■ YOUR TASK:
Search the entries for the word "como" and return every line where it is found.
━━━━━ SUPPLIED MATERIAL ━━━━━
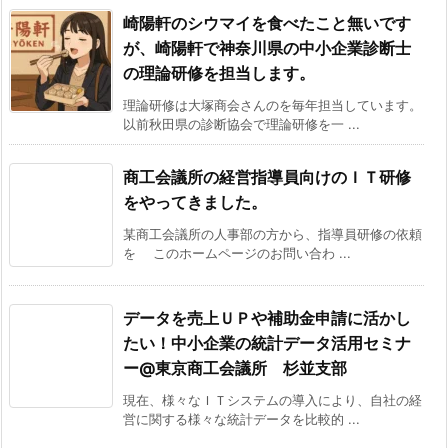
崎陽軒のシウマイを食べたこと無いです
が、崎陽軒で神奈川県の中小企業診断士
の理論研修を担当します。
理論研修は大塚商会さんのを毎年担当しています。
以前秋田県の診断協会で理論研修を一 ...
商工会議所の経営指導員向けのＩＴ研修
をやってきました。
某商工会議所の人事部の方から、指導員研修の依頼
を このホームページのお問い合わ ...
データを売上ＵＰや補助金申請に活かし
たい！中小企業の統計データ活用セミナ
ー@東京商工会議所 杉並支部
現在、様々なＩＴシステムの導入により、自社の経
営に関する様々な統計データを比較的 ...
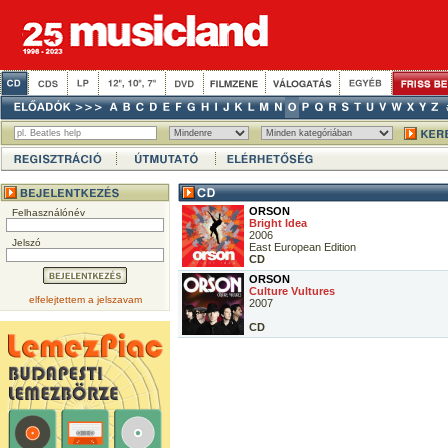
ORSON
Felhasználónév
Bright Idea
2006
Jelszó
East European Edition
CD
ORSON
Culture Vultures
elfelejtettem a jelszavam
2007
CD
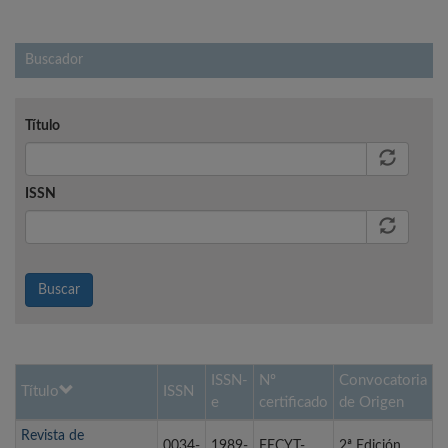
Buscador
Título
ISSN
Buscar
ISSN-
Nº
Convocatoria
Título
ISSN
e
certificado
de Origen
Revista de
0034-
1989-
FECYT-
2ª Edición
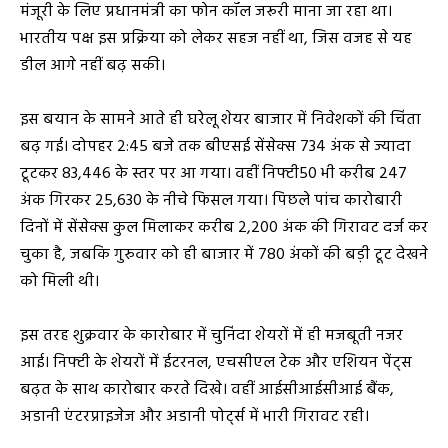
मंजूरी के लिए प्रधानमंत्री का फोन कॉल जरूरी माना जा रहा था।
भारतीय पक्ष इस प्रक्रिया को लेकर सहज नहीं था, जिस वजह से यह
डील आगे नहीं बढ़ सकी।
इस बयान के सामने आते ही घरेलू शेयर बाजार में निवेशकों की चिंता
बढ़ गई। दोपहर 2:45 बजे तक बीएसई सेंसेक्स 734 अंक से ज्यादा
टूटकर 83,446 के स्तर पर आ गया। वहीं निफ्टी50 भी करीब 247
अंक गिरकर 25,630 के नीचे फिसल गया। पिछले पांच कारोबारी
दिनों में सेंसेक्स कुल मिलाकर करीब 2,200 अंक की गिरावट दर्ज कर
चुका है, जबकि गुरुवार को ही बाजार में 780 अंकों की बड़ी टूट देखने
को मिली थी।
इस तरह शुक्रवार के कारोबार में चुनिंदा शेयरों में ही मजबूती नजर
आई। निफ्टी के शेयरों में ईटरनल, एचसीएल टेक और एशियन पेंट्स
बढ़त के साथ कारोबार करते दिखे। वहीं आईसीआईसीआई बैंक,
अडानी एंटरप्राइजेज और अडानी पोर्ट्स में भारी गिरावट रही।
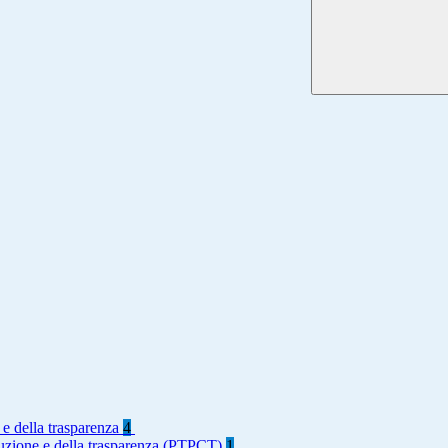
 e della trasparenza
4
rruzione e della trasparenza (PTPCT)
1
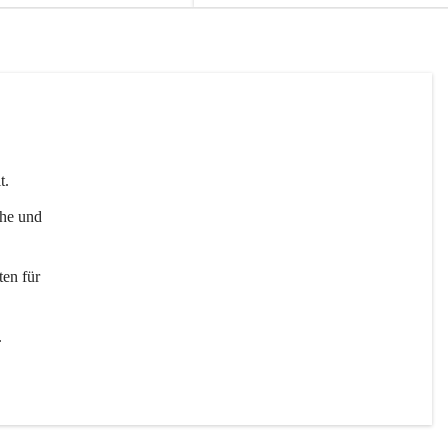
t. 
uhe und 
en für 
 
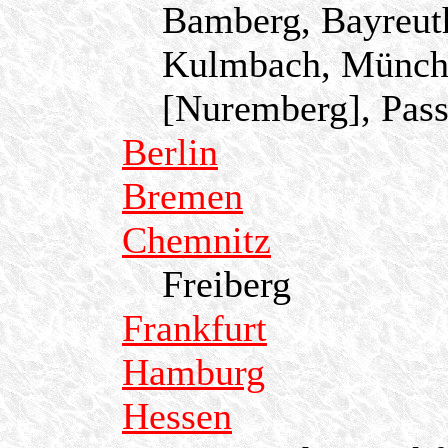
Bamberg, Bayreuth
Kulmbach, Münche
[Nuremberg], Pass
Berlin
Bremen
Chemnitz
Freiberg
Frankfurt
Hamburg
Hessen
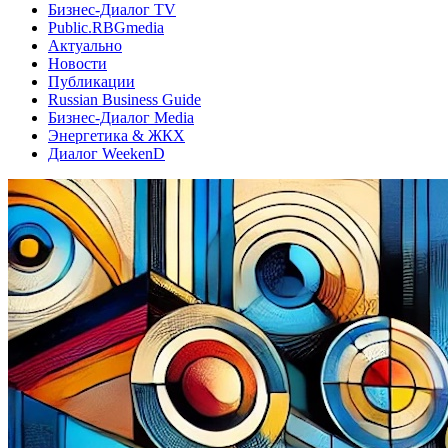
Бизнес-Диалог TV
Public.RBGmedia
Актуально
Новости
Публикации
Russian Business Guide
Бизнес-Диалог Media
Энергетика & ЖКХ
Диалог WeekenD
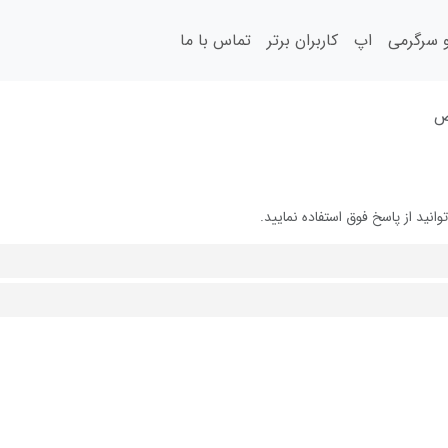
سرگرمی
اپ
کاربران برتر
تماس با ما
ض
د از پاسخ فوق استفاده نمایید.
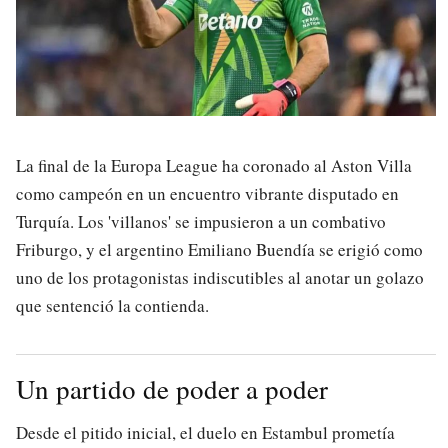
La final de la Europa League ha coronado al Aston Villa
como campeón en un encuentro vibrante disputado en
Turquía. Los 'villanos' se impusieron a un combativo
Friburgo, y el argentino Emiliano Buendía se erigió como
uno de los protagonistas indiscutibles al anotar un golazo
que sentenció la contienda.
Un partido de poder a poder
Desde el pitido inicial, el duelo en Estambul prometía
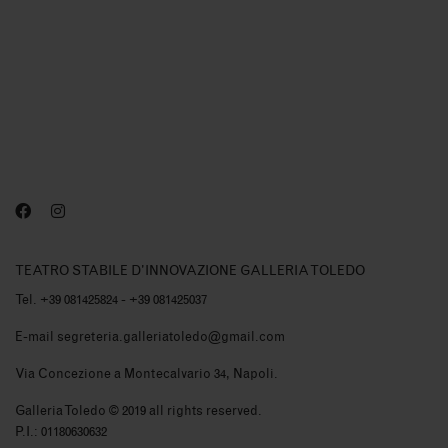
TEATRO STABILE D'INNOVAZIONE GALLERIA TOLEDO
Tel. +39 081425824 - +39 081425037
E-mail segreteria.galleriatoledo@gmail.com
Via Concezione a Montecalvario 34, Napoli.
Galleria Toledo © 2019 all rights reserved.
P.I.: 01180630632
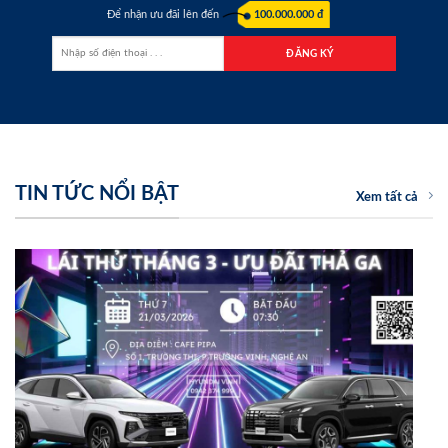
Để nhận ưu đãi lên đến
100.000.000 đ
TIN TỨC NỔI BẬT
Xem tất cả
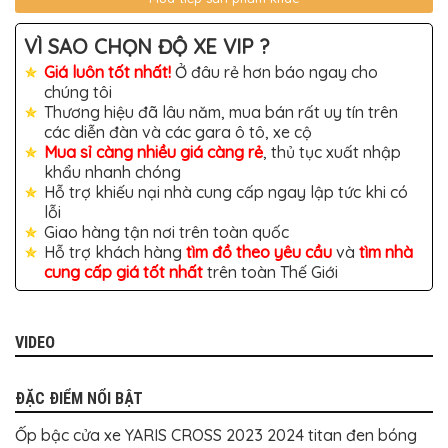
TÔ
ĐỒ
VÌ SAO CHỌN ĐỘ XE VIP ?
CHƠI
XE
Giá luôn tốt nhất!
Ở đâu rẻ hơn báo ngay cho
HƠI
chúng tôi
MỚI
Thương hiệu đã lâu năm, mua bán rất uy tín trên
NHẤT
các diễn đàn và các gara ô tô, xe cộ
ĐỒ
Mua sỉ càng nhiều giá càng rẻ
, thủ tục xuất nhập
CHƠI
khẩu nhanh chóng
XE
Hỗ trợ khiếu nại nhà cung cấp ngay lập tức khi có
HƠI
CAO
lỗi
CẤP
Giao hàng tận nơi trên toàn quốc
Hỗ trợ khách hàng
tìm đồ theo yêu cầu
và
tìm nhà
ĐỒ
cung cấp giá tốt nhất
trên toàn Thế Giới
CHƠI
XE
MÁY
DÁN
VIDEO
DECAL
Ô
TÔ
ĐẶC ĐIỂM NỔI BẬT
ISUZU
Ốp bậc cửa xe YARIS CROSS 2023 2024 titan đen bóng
━━━━━
■ ANSWER FOR THIS EXERCISE:
como campeón en un encuentro vibrante disputado en
Friburgo, y el argentino Emiliano Buendía se erigió como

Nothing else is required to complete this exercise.